Cuando la mayoría está con el débil, puede jugar a la participación no competitiva porque confía en que su fuerza será de tal magnitud que es difícil ocultarla y su intento creará espacios de quiebre y tensión que no habría con la abstención, especialmente si el abstencionismo no tiene claro el día después.
Si la fuerza opositora, en cambio, es una mayoría estrecha o incapaz de generar unidad y confianza en sus seguidores, asistir a esa elección puede ser más bien un evento desastroso, pues termina de validar a su contrincante no democrático. Las condiciones del ambiente venezolano hacen pensar que una participación opositora, sin resultados en la negociación, ni cambios en las condiciones electorales, fracturaría a la oposición como en las elecciones regionales, lo cual tendría un pésimo pronóstico.
En la opinión pública se ha discutido la posibilidad de que la oposición participe con un outsider. Alguien que sea capaz de unificar a la oposición, movilizar el voto y defenderlo. Es un escenario que sin duda depende justamente de que la gente perciba esperanzas reales de triunfo, algo que a su vez depende de las condiciones electorales.
Por otra parte, la oposición no debe subestimar la opinión de buena parte de la comunidad internacional, que ya se ha manifestado sobre las condiciones asimétricas y la ausencia de competitividad del sistema electoral venezolano y que incluso ha anunciado que desconocerá los resultados de unas elecciones presidenciales que se realicen fuera de un acuerdo que garantice condiciones mínimas aceptables. Es muy importante que la comunidad internacional entienda la estrategia de la oposición, cualquiera que sea.

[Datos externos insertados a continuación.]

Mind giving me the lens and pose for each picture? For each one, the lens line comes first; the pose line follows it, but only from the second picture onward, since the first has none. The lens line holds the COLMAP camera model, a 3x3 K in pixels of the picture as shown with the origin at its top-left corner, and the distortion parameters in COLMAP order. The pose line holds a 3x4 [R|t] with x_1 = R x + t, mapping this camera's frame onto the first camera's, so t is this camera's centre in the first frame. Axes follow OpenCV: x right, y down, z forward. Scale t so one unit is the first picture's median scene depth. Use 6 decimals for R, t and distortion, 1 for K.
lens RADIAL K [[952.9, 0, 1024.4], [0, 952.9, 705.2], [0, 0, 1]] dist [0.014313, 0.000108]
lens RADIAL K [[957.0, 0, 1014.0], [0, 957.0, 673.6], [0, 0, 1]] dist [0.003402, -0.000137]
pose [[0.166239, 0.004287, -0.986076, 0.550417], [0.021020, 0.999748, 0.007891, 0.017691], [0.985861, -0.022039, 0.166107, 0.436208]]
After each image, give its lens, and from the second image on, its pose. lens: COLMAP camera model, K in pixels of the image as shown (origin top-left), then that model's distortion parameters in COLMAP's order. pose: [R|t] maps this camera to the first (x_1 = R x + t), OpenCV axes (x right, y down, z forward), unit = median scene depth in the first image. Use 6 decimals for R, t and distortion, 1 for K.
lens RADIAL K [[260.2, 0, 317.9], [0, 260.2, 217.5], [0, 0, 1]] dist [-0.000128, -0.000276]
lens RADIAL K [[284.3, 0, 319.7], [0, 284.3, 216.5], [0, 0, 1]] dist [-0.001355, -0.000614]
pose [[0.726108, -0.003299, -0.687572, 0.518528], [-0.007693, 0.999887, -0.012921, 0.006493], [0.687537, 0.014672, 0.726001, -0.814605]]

Una pregunta que me hacen con frecuencia es si vale la pena votar o abstenerse. Respondo, sin titubear, que ese no es el dilema actual. Si el objetivo es producir un cambio político en el país, el dilema no es si se debe votar o abstenerse. La pregunta central es si la oposición es capaz de reconstruir la unidad y movilizar a las fuerzas opositoras, pues la decisión correcta siempre será la que te lleve a actuar con coherencia estratégica y unidad de propósito. Divididos, la derrota está cantada, votes o no.